Lebenslanges Lernen – das ist eine Devise, auf die immer wieder verwiesen wird: auch – aber nicht nur – von Arbeitsmarktexperten. Natürlich hört man immer wieder den Spruch: „Dafür bin ich zu alt“.

Morgengedanken 4.1.2018 zum Nachhören:

Ich habe als Kind zwar schwimmen, aber nie kraulen gelernt. Als Mittvierziger habe ich beschlossen, das Sprichwort „Was Hänschen nicht lernt, lernt Hans nicht mehr“ zu ignorieren und das nachzuholen.

Christin Herret
ist Pressereferent der Dreikönigsaktion

Auf die Motivation kommt es an

Ich bin weiß Gott kein Bewegungstalent.
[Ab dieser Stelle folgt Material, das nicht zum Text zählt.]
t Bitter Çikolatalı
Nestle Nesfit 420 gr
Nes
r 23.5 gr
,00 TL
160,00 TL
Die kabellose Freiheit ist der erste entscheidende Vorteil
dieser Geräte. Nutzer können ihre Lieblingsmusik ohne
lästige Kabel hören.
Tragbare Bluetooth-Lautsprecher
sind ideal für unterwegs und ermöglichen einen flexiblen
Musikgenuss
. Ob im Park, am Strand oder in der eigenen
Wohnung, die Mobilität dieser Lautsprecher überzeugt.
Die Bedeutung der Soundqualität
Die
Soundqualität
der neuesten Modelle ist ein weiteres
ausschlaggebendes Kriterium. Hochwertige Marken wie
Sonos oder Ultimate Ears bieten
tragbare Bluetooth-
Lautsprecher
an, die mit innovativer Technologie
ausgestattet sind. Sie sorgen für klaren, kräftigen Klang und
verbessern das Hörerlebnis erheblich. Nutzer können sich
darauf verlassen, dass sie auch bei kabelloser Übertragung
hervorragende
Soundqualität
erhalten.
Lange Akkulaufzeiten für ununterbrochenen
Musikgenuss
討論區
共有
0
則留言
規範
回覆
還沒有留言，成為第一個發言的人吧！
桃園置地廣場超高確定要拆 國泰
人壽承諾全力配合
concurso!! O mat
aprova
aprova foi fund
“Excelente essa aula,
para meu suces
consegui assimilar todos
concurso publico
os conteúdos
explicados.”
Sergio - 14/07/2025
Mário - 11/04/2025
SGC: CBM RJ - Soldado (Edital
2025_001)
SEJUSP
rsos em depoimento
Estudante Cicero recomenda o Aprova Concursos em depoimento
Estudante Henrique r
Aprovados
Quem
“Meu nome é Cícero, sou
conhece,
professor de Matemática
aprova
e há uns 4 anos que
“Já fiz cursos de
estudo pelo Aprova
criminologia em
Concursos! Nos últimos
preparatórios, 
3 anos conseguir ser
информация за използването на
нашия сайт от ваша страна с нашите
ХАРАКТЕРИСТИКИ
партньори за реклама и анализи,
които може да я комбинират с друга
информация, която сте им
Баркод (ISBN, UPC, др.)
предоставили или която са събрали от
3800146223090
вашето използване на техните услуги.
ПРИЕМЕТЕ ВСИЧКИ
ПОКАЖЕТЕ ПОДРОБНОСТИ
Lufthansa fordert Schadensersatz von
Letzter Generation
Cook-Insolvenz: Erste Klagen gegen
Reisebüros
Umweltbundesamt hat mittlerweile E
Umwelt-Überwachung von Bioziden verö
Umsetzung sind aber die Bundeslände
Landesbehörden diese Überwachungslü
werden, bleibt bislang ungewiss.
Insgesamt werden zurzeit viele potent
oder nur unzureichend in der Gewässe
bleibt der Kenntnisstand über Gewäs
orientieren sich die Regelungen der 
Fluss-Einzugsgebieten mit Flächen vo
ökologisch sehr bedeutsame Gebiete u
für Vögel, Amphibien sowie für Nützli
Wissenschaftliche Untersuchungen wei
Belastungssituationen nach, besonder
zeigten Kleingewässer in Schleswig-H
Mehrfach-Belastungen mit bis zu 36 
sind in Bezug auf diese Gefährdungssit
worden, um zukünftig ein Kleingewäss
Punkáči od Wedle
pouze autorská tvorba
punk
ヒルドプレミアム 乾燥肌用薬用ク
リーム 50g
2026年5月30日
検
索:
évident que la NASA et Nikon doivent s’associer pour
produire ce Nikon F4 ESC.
Aller Anfang ist schwer sagt man, aber um ehrlich zu sein: Es war die Hölle. Es hat eine Ewigkeit gedauert, bis ich mich, ohne Angst zu ersticken, über Wasser halten konnte. Davon im Hallenbad eine gute Figur zu machen bin ich noch ein paar tausend Schwimmbadlängen entfernt. Ein wenig später habe ich auf der Volkshochschule begonnen, Spanischkurse zu belegen. Hinsichtlich Sprachen bin ich noch untalentierter als im Sport. Gelernte Vokabeln verschwinden auf mysteriöse Weise sofort wieder aus meinem Gedächtnis. Und ich verwechsle immer wieder die einfachsten Verbformen.

Sich in meinem Alter mit etwas Neuem abmühen für das man eigentlich kein Talent hat? Auch wenn es seltsam klingt: Genau das ist meine Motivation. Das treibt mich an. In einer Welt voller Expertinnen und Experten, die immer genau wissen, wie man etwas macht, wo die Ursachen von Problemen liegen und vor allem auch mit welchen einfachen Mitteln man diese lösen kann, finde ich es befreiend zu sagen: Ich habe keine Ahnung, wie man das macht, aber ich möchte trotzdem versuchen, es zu lernen. 2018 werde ich mit dem Klavierspielen beginnen.